### GIVEN DATA
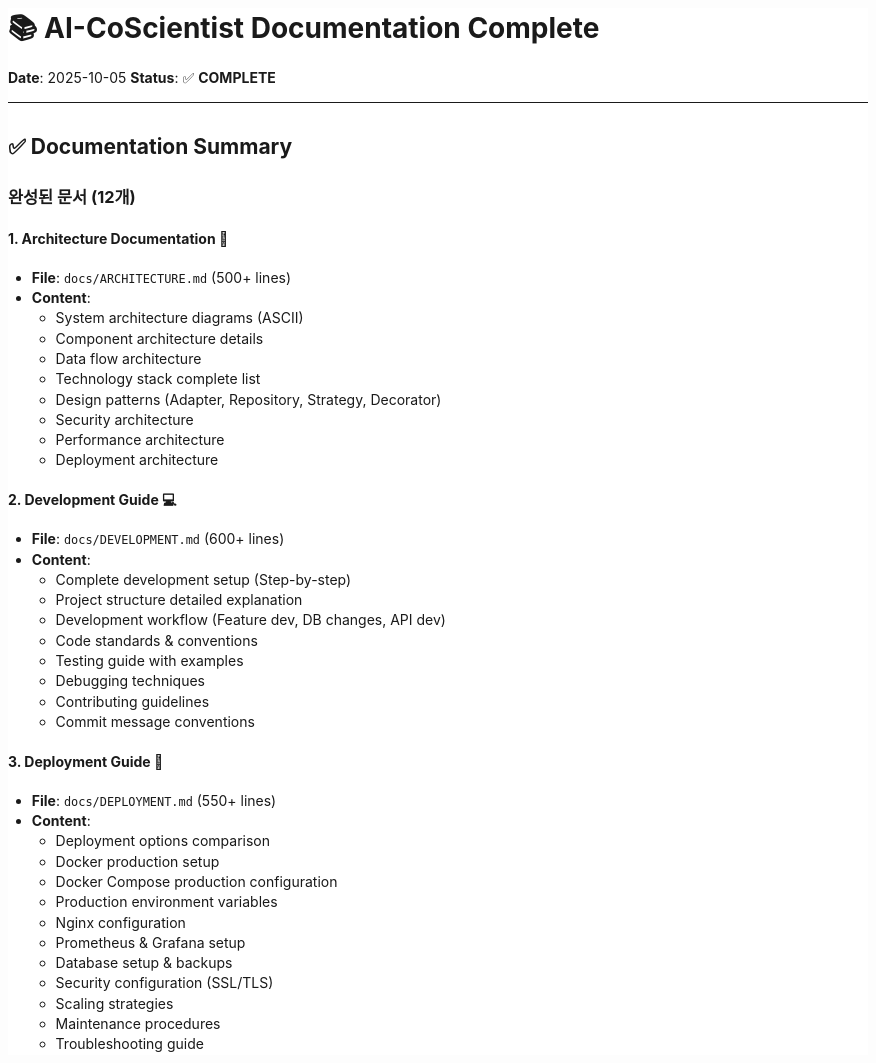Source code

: # 📚 AI-CoScientist Documentation Complete

**Date**: 2025-10-05
**Status**: ✅ **COMPLETE**

---

## ✅ Documentation Summary

### 완성된 문서 (12개)

#### 1. **Architecture Documentation** 📐
- **File**: `docs/ARCHITECTURE.md` (500+ lines)
- **Content**:
  - System architecture diagrams (ASCII)
  - Component architecture details
  - Data flow architecture
  - Technology stack complete list
  - Design patterns (Adapter, Repository, Strategy, Decorator)
  - Security architecture
  - Performance architecture
  - Deployment architecture

#### 2. **Development Guide** 💻
- **File**: `docs/DEVELOPMENT.md` (600+ lines)
- **Content**:
  - Complete development setup (Step-by-step)
  - Project structure detailed explanation
  - Development workflow (Feature dev, DB changes, API dev)
  - Code standards & conventions
  - Testing guide with examples
  - Debugging techniques
  - Contributing guidelines
  - Commit message conventions

#### 3. **Deployment Guide** 🚀
- **File**: `docs/DEPLOYMENT.md` (550+ lines)
- **Content**:
  - Deployment options comparison
  - Docker production setup
  - Docker Compose production configuration
  - Production environment variables
  - Nginx configuration
  - Prometheus & Grafana setup
  - Database setup & backups
  - Security configuration (SSL/TLS)
  - Scaling strategies
  - Maintenance procedures
  - Troubleshooting guide
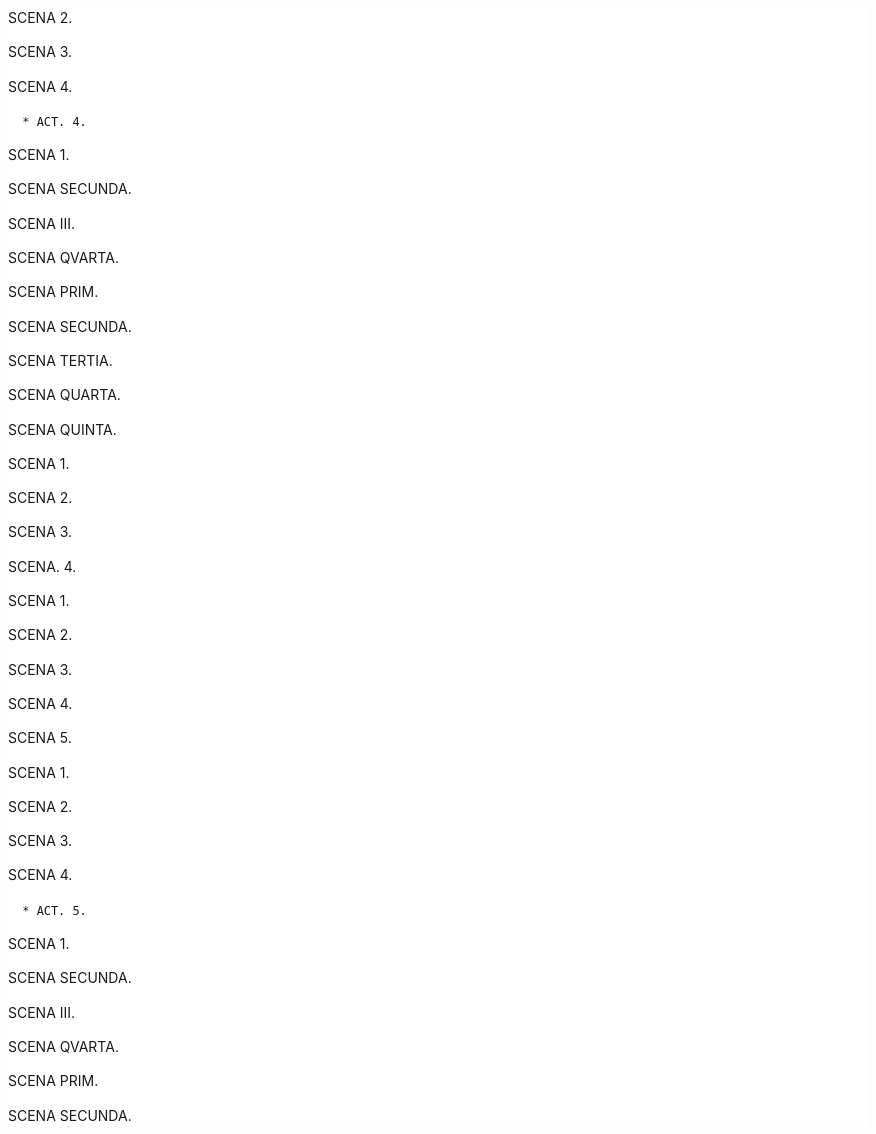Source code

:SCENA 2.

SCENA 3.

SCENA 4.

      * ACT. 4.

SCENA 1.

SCENA SECUNDA.

SCENA III.

SCENA QVARTA.

SCENA PRIM.

SCENA SECUNDA.

SCENA TERTIA.

SCENA QUARTA.

SCENA QUINTA.

SCENA 1.

SCENA 2.

SCENA 3.

SCENA. 4.

SCENA 1.

SCENA 2.

SCENA 3.

SCENA 4.

SCENA 5.

SCENA 1.

SCENA 2.

SCENA 3.

SCENA 4.

      * ACT. 5.

SCENA 1.

SCENA SECUNDA.

SCENA III.

SCENA QVARTA.

SCENA PRIM.

SCENA SECUNDA.
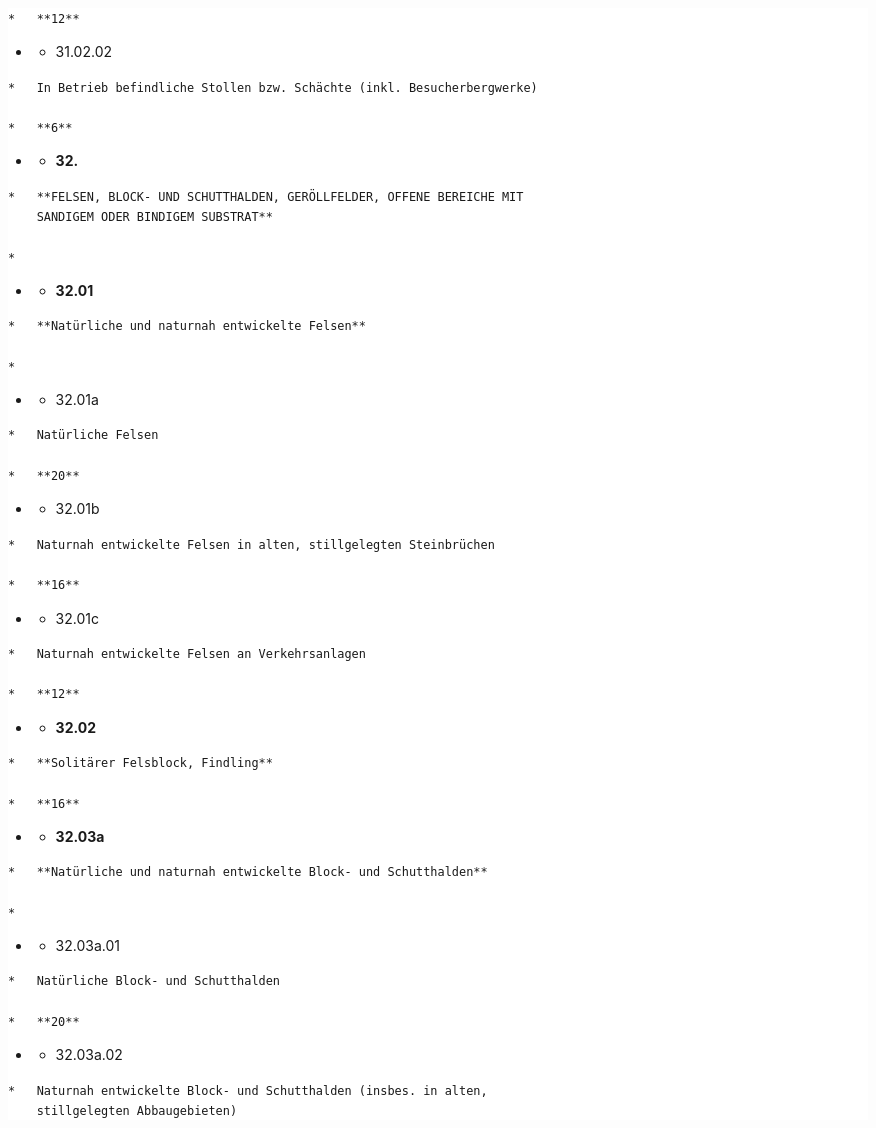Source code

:     *   **12**


*    *   31.02.02

    *   In Betrieb befindliche Stollen bzw. Schächte (inkl. Besucherbergwerke)

    *   **6**


*    *   **32.**

    *   **FELSEN, BLOCK- UND SCHUTTHALDEN, GERÖLLFELDER, OFFENE BEREICHE MIT
        SANDIGEM ODER BINDIGEM SUBSTRAT**

    *

*    *   **32.01**

    *   **Natürliche und naturnah entwickelte Felsen**

    *

*    *   32.01a

    *   Natürliche Felsen

    *   **20**


*    *   32.01b

    *   Naturnah entwickelte Felsen in alten, stillgelegten Steinbrüchen

    *   **16**


*    *   32.01c

    *   Naturnah entwickelte Felsen an Verkehrsanlagen

    *   **12**


*    *   **32.02**

    *   **Solitärer Felsblock, Findling**

    *   **16**


*    *   **32.03a**

    *   **Natürliche und naturnah entwickelte Block- und Schutthalden**

    *

*    *   32.03a.01

    *   Natürliche Block- und Schutthalden

    *   **20**


*    *   32.03a.02

    *   Naturnah entwickelte Block- und Schutthalden (insbes. in alten,
        stillgelegten Abbaugebieten)
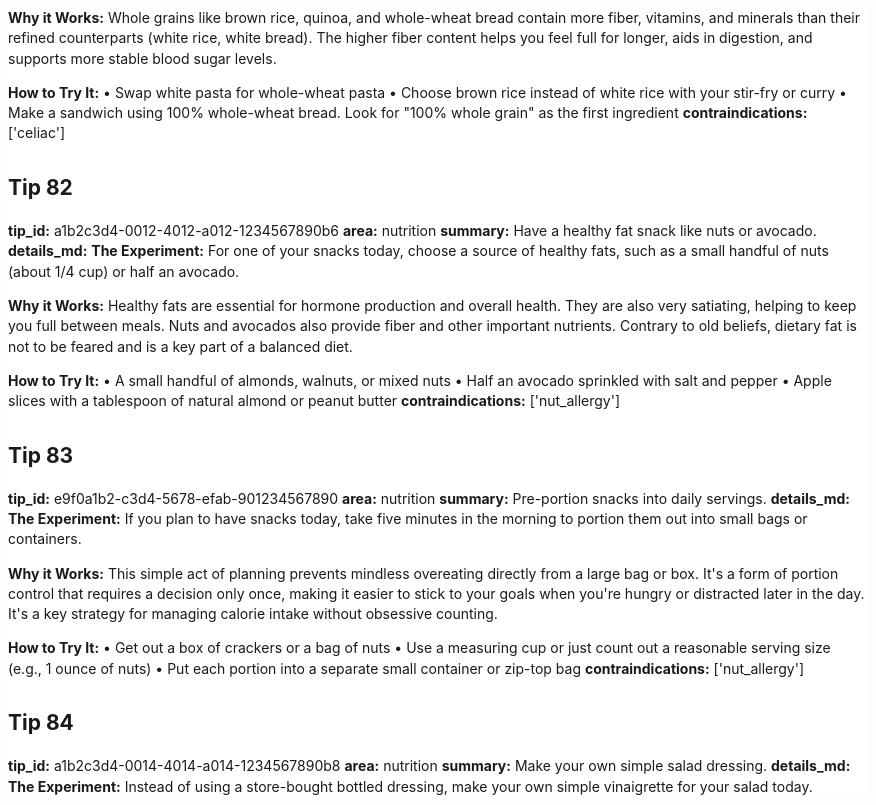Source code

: **Why it Works:** Whole grains like brown rice, quinoa, and whole-wheat bread contain more fiber, vitamins, and minerals than their refined counterparts (white rice, white bread). The higher fiber content helps you feel full for longer, aids in digestion, and supports more stable blood sugar levels.

**How to Try It:**
• Swap white pasta for whole-wheat pasta
• Choose brown rice instead of white rice with your stir-fry or curry
• Make a sandwich using 100% whole-wheat bread. Look for "100% whole grain" as the first ingredient
**contraindications:** ['celiac']

## Tip 82
**tip_id:** a1b2c3d4-0012-4012-a012-1234567890b6
**area:** nutrition
**summary:** Have a healthy fat snack like nuts or avocado.
**details_md:** **The Experiment:** For one of your snacks today, choose a source of healthy fats, such as a small handful of nuts (about 1/4 cup) or half an avocado.

**Why it Works:** Healthy fats are essential for hormone production and overall health. They are also very satiating, helping to keep you full between meals. Nuts and avocados also provide fiber and other important nutrients. Contrary to old beliefs, dietary fat is not to be feared and is a key part of a balanced diet.

**How to Try It:**
• A small handful of almonds, walnuts, or mixed nuts
• Half an avocado sprinkled with salt and pepper
• Apple slices with a tablespoon of natural almond or peanut butter
**contraindications:** ['nut_allergy']

## Tip 83
**tip_id:** e9f0a1b2-c3d4-5678-efab-901234567890
**area:** nutrition
**summary:** Pre-portion snacks into daily servings.
**details_md:** **The Experiment:** If you plan to have snacks today, take five minutes in the morning to portion them out into small bags or containers.

**Why it Works:** This simple act of planning prevents mindless overeating directly from a large bag or box. It's a form of portion control that requires a decision only once, making it easier to stick to your goals when you're hungry or distracted later in the day. It's a key strategy for managing calorie intake without obsessive counting.

**How to Try It:**
• Get out a box of crackers or a bag of nuts
• Use a measuring cup or just count out a reasonable serving size (e.g., 1 ounce of nuts)
• Put each portion into a separate small container or zip-top bag
**contraindications:** ['nut_allergy']

## Tip 84
**tip_id:** a1b2c3d4-0014-4014-a014-1234567890b8
**area:** nutrition
**summary:** Make your own simple salad dressing.
**details_md:** **The Experiment:** Instead of using a store-bought bottled dressing, make your own simple vinaigrette for your salad today.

### INSTRUCTIONS FOR THE TASK
Output every nonblank line of source text from all the entries above as a Markdown table with the columns Row and Source Line, numbering the rows in order. Leave the pictures out.

### YOUR RESPONSE
| Row | Source Line |
|---|---|
| 1 | Source code |
| 2 | : # 📚 AI-CoScientist Documentation Complete |
| 3 | **Date**: 2025-10-05 |
| 4 | **Status**: ✅ **COMPLETE** |
| 5 | --- |
| 6 | ## ✅ Documentation Summary |
| 7 | ### 완성된 문서 (12개) |
| 8 | #### 1. **Architecture Documentation** 📐 |
| 9 | - **File**: `docs/ARCHITECTURE.md` (500+ lines) |
| 10 | - **Content**: |
| 11 |   - System architecture diagrams (ASCII) |
| 12 |   - Component architecture details |
| 13 |   - Data flow architecture |
| 14 |   - Technology stack complete list |
| 15 |   - Design patterns (Adapter, Repository, Strategy, Decorator) |
| 16 |   - Security architecture |
| 17 |   - Performance architecture |
| 18 |   - Deployment architecture |
| 19 | #### 2. **Development Guide** 💻 |
| 20 | - **File**: `docs/DEVELOPMENT.md` (600+ lines) |
| 21 | - **Content**: |
| 22 |   - Complete development setup (Step-by-step) |
| 23 |   - Project structure detailed explanation |
| 24 |   - Development workflow (Feature dev, DB changes, API dev) |
| 25 |   - Code standards & conventions |
| 26 |   - Testing guide with examples |
| 27 |   - Debugging techniques |
| 28 |   - Contributing guidelines |
| 29 |   - Commit message conventions |
| 30 | #### 3. **Deployment Guide** 🚀 |
| 31 | - **File**: `docs/DEPLOYMENT.md` (550+ lines) |
| 32 | - **Content**: |
| 33 |   - Deployment options comparison |
| 34 |   - Docker production setup |
| 35 |   - Docker Compose production configuration |
| 36 |   - Production environment variables |
| 37 |   - Nginx configuration |
| 38 |   - Prometheus & Grafana setup |
| 39 |   - Database setup & backups |
| 40 |   - Security configuration (SSL/TLS) |
| 41 |   - Scaling strategies |
| 42 |   - Maintenance procedures |
| 43 |   - Troubleshooting guide |
| 44 | Source code |
| 45 | :SCENA 2. |
| 46 | SCENA 3. |
| 47 | SCENA 4. |
| 48 |       * ACT. 4. |
| 49 | SCENA 1. |
| 50 | SCENA SECUNDA. |
| 51 | SCENA III. |
| 52 | SCENA QVARTA. |
| 53 | SCENA PRIM. |
| 54 | SCENA SECUNDA. |
| 55 | SCENA TERTIA. |
| 56 | SCENA QUARTA. |
| 57 | SCENA QUINTA. |
| 58 | SCENA 1. |
| 59 | SCENA 2. |
| 60 | SCENA 3. |
| 61 | SCENA. 4. |
| 62 | SCENA 1. |
| 63 | SCENA 2. |
| 64 | SCENA 3. |
| 65 | SCENA 4. |
| 66 | SCENA 5. |
| 67 | SCENA 1. |
| 68 | SCENA 2. |
| 69 | SCENA 3. |
| 70 | SCENA 4. |
| 71 |       * ACT. 5. |
| 72 | SCENA 1. |
| 73 | SCENA SECUNDA. |
| 74 | SCENA III. |
| 75 | SCENA QVARTA. |
| 76 | SCENA PRIM. |
| 77 | SCENA SECUNDA. |
| 78 | Source code |
| 79 | :     *   **12** |
| 80 | *    *   31.02.02 |
| 81 |     *   In Betrieb befindliche Stollen bzw. Schächte (inkl. Besucherbergwerke) |
| 82 |     *   **6** |
| 83 | *    *   **32.** |
| 84 |     *   **FELSEN, BLOCK- UND SCHUTTHALDEN, GERÖLLFELDER, OFFENE BEREICHE MIT |
| 85 |         SANDIGEM ODER BINDIGEM SUBSTRAT** |
| 86 |     * |
| 87 | *    *   **32.01** |
| 88 |     *   **Natürliche und naturnah entwickelte Felsen** |
| 89 |     * |
| 90 | *    *   32.01a |
| 91 |     *   Natürliche Felsen |
| 92 |     *   **20** |
| 93 | *    *   32.01b |
| 94 |     *   Naturnah entwickelte Felsen in alten, stillgelegten Steinbrüchen |
| 95 |     *   **16** |
| 96 | *    *   32.01c |
| 97 |     *   Naturnah entwickelte Felsen an Verkehrsanlagen |
| 98 |     *   **12** |
| 99 | *    *   **32.02** |
| 100 |     *   **Solitärer Felsblock, Findling** |
| 101 |     *   **16** |
| 102 | *    *   **32.03a** |
| 103 |     *   **Natürliche und naturnah entwickelte Block- und Schutthalden** |
| 104 |     * |
| 105 | *    *   32.03a.01 |
| 106 |     *   Natürliche Block- und Schutthalden |
| 107 |     *   **20** |
| 108 | *    *   32.03a.02 |
| 109 |     *   Naturnah entwickelte Block- und Schutthalden (insbes. in alten, |
| 110 |         stillgelegten Abbaugebieten) |
| 111 | Source code |
| 112 | : **Why it Works:** Whole grains like brown rice, quinoa, and whole-wheat bread contain more fiber, vitamins, and minerals than their refined counterparts (white rice, white bread). The higher fiber content helps you feel full for longer, aids in digestion, and supports more stable blood sugar levels. |
| 113 | **How to Try It:** |
| 114 | • Swap white pasta for whole-wheat pasta |
| 115 | • Choose brown rice instead of white rice with your stir-fry or curry |
| 116 | • Make a sandwich using 100% whole-wheat bread. Look for "100% whole grain" as the first ingredient |
| 117 | **contraindications:** ['celiac'] |
| 118 | ## Tip 82 |
| 119 | **tip_id:** a1b2c3d4-0012-4012-a012-1234567890b6 |
| 120 | **area:** nutrition |
| 121 | **summary:** Have a healthy fat snack like nuts or avocado. |
| 122 | **details_md:** **The Experiment:** For one of your snacks today, choose a source of healthy fats, such as a small handful of nuts (about 1/4 cup) or half an avocado. |
| 123 | **Why it Works:** Healthy fats are essential for hormone production and overall health. They are also very satiating, helping to keep you full between meals. Nuts and avocados also provide fiber and other important nutrients. Contrary to old beliefs, dietary fat is not to be feared and is a key part of a balanced diet. |
| 124 | **How to Try It:** |
| 125 | • A small handful of almonds, walnuts, or mixed nuts |
| 126 | • Half an avocado sprinkled with salt and pepper |
| 127 | • Apple slices with a tablespoon of natural almond or peanut butter |
| 128 | **contraindications:** ['nut_allergy'] |
| 129 | ## Tip 83 |
| 130 | **tip_id:** e9f0a1b2-c3d4-5678-efab-901234567890 |
| 131 | **area:** nutrition |
| 132 | **summary:** Pre-portion snacks into daily servings. |
| 133 | **details_md:** **The Experiment:** If you plan to have snacks today, take five minutes in the morning to portion them out into small bags or containers. |
| 134 | **Why it Works:** This simple act of planning prevents mindless overeating directly from a large bag or box. It's a form of portion control that requires a decision only once, making it easier to stick to your goals when you're hungry or distracted later in the day. It's a key strategy for managing calorie intake without obsessive counting. |
| 135 | **How to Try It:** |
| 136 | • Get out a box of crackers or a bag of nuts |
| 137 | • Use a measuring cup or just count out a reasonable serving size (e.g., 1 ounce of nuts) |
| 138 | • Put each portion into a separate small container or zip-top bag |
| 139 | **contraindications:** ['nut_allergy'] |
| 140 | ## Tip 84 |
| 141 | **tip_id:** a1b2c3d4-0014-4014-a014-1234567890b8 |
| 142 | **area:** nutrition |
| 143 | **summary:** Make your own simple salad dressing. |
| 144 | **details_md:** **The Experiment:** Instead of using a store-bought bottled dressing, make your own simple vinaigrette for your salad today. |